GIVEN INFORMATION:
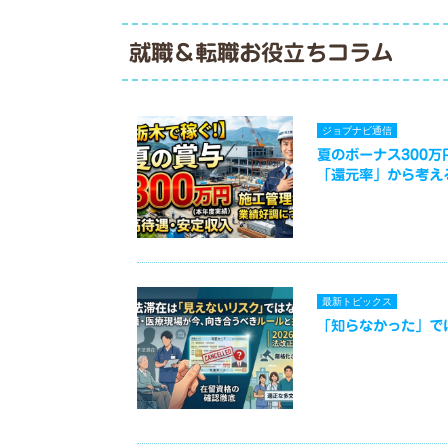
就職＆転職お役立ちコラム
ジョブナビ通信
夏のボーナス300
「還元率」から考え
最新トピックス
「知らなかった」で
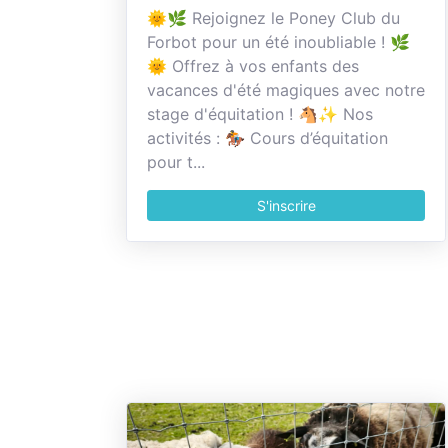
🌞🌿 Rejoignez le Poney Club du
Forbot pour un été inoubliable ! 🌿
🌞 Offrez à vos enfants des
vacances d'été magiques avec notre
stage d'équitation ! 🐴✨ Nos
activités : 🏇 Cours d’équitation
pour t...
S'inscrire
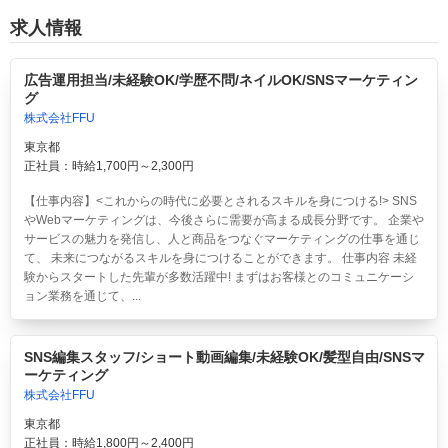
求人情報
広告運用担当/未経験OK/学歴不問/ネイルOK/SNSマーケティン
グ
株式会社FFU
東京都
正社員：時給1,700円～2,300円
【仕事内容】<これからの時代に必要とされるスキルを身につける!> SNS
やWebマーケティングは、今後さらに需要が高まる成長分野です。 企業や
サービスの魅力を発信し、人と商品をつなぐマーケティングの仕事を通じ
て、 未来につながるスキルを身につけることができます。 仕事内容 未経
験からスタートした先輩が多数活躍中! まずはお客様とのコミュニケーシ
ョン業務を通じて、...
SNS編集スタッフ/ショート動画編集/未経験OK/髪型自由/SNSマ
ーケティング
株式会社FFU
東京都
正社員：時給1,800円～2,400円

--

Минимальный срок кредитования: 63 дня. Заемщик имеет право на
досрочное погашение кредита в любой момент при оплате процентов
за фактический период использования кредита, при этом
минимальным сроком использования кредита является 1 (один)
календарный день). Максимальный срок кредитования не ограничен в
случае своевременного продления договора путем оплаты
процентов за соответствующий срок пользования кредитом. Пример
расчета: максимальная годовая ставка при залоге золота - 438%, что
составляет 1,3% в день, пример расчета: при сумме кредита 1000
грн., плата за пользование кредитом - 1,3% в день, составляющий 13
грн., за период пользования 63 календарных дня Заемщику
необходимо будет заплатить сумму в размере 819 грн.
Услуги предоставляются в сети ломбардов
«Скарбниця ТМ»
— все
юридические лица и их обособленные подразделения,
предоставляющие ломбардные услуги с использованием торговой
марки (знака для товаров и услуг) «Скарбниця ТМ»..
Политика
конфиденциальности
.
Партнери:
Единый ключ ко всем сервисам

EXERCISE BRIEF: Among the lines above, find the one with "за фактический период" and the one with "расчета: максимальная годовая". Quote both and everything between them, exactly.

EXPECTED ANSWER:
за фактический период использования кредита, при этом
минимальным сроком использования кредита является 1 (один)
календарный день). Максимальный срок кредитования не ограничен в
случае своевременного продления договора путем оплаты
процентов за соответствующий срок пользования кредитом. Пример
расчета: максимальная годовая ставка при залоге золота - 438%, что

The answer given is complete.